##### Passage provided #####

The vertical channel pattern SP may include a semiconductor material such as silicon (Si), germanium (Ge), or mixture thereof. In addition, the vertical channel pattern SP may be impurity-doped semiconductor or intrinsic semiconductor in a state of not being doped with an impurity. For example, the vertical channel pattern SP may include polysilicon. In some implementations, the vertical channel pattern SP may include oxide semiconductor, such as IGZO. The vertical channel pattern SP including a semiconductor material may be used as a channel of transistors constituting a NAND cell string.

The conductive pad PAD may cover an upper surface of the vertical channel pattern SP and an upper surface of the buried insulating pattern VI. The conductive pad PAD may include an impurity-doped semiconductor material and/or a metal material. A first contact plug CT1 may be electrically connected to the vertical channel pattern SP through the conductive pad PAD.

The source semiconductor layer SSL may be in direct contact with a lower portion of each of the vertical channel patterns SP. The source semiconductor layer SSL may electrically connect a plurality of vertical channel patterns SP on the cell array region CAR to each other. In other words, the vertical channel patterns SP of the vertical structures VS may be electrically connected to the source semiconductor layer SSL. A common source voltage may be applied to the source semiconductor layer SSL. The source semiconductor layer SSL may horizontally extend and penetrate a lower portion of the information storage layer FM to be in contact with the vertical channel patterns SP. That is, the lower portion of the information storage layer FM may be separated from an upper portion with the source semiconductor layer SSL therebetween. The buried insulating pattern VI may include silicon oxide and/or silicon oxynitride.

The dummy structures DS may each include the information storage layer FM, the vertical channel pattern SP, and the buried insulating pattern VI, as in the above description of the vertical structures VS. The dummy structures DS may not function as a channel of a memory cell, unlike the vertical structures VS. The dummy structures DS may not be electrically connected to bit lines BL to be described later. That is, the dummy structures DS may be a dummy which does not have any function in terms of a circuit. The dummy structures DS may serve as a pillar (that is, support) which physically supports the stepped structure of the gate stack structure ST.

A plurality of separation structures SS penetrating the gate stack structure ST may be provided. The separation structures SS may be provided in trenches TR penetrating the gate stack structure ST. The trenches TR may expose an upper surface of the lower semiconductor layer LSL. The separation structures SS may extend in parallel to each other in the second direction D2. In a plan view, the separation structures SS may each have a bar shape or a line shape extending in the second direction D2. For example, first separation structures SS1 may each extend from the cell array region CAR to the connection region CNR, and one electrode EL may be horizontally separated into a plurality of electrodes EL. The first separation structures SS1 may extend between the gate stack structures ST and define the gate stack structures ST. For example, the first separation structures SS1 may extend between the gate stack structures ST as shown in FIG. 5.

##### Information #####

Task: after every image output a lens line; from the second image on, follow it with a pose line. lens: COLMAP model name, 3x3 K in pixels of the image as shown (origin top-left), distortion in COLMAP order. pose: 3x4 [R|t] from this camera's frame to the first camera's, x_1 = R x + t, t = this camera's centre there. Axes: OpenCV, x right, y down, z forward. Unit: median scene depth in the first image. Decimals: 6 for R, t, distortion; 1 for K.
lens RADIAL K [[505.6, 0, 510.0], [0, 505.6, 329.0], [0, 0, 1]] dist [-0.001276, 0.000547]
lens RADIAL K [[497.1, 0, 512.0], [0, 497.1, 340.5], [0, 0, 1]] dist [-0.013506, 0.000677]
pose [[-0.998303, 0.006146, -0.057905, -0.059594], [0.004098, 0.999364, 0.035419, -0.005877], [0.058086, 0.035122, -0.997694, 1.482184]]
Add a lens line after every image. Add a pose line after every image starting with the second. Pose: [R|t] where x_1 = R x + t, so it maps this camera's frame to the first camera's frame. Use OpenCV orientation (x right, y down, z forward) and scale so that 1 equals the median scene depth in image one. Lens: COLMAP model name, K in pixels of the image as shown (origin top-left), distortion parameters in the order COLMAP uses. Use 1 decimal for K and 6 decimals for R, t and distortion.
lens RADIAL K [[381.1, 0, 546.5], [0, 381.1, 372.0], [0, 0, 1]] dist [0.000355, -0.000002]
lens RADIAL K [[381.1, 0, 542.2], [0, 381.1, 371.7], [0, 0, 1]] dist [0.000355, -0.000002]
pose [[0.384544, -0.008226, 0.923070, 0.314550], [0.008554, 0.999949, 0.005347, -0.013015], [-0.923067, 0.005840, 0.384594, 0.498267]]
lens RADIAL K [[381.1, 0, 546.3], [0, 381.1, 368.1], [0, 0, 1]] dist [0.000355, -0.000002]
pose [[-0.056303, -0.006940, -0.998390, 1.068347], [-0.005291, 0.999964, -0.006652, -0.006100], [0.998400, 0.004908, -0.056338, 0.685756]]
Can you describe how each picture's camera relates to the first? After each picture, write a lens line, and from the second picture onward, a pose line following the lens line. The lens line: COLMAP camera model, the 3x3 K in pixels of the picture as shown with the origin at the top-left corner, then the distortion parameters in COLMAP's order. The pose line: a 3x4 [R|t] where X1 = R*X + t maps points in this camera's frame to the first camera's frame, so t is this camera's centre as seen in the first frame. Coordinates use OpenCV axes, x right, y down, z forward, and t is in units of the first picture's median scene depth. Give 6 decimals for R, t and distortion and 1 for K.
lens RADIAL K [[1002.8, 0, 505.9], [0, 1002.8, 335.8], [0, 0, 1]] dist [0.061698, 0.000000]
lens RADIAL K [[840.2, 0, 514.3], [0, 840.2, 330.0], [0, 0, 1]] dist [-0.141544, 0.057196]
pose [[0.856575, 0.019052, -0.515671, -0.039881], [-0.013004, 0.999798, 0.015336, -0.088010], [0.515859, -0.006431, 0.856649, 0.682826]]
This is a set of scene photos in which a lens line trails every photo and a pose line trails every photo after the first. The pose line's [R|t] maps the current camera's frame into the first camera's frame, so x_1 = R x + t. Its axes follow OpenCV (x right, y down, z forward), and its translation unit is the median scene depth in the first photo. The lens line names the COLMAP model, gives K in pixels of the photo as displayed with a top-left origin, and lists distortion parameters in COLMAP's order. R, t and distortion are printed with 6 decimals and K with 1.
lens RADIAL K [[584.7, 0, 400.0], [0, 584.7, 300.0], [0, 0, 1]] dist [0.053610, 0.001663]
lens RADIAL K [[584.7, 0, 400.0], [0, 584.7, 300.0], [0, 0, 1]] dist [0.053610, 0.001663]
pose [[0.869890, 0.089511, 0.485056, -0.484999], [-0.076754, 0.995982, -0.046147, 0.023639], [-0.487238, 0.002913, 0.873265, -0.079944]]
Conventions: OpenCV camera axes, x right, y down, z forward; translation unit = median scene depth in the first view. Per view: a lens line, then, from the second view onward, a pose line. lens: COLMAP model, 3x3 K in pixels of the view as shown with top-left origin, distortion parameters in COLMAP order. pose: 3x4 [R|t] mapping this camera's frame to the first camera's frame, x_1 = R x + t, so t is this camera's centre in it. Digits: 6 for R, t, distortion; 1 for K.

#####

→ Task directions
Pick up the description of the vertical semiconductor memory structure and extend it past its final sentence, which concerns the first separation structures and FIG. 5.

→ Answer to the problem
For example, second separation structures SS2 may be provided in the connection region CNR and may have a shape of bars separated from each other in the second direction D2. The second separation structures SS2 may be provided in each of the gate stack structures ST. The separation structures SS may include an insulating material such as silicon oxide.

A second interlayer insulating layer 161, a third interlayer insulating layer 162, and bit lines BL may be sequentially provided on the gate stack structure ST. First contact plugs CT1 connected to the vertical structures VS may be provided in the second interlayer insulating layer 161. Second contact plugs CT2 connecting the first contact plugs CT1 and the bit lines BL may be provided in the third interlayer insulating layer 162. The second and third interlayer insulating layers 161 and 162 may include silicon oxide. The bit lines BL may extend in parallel to each other in the first direction D1. A plurality of upper lines may be disposed on the cell contact plugs CC. In some implementations, the bit lines BL and the upper lines may be electrically connected to the lower lines INL of the peripheral circuit structure PS through penetration contacts.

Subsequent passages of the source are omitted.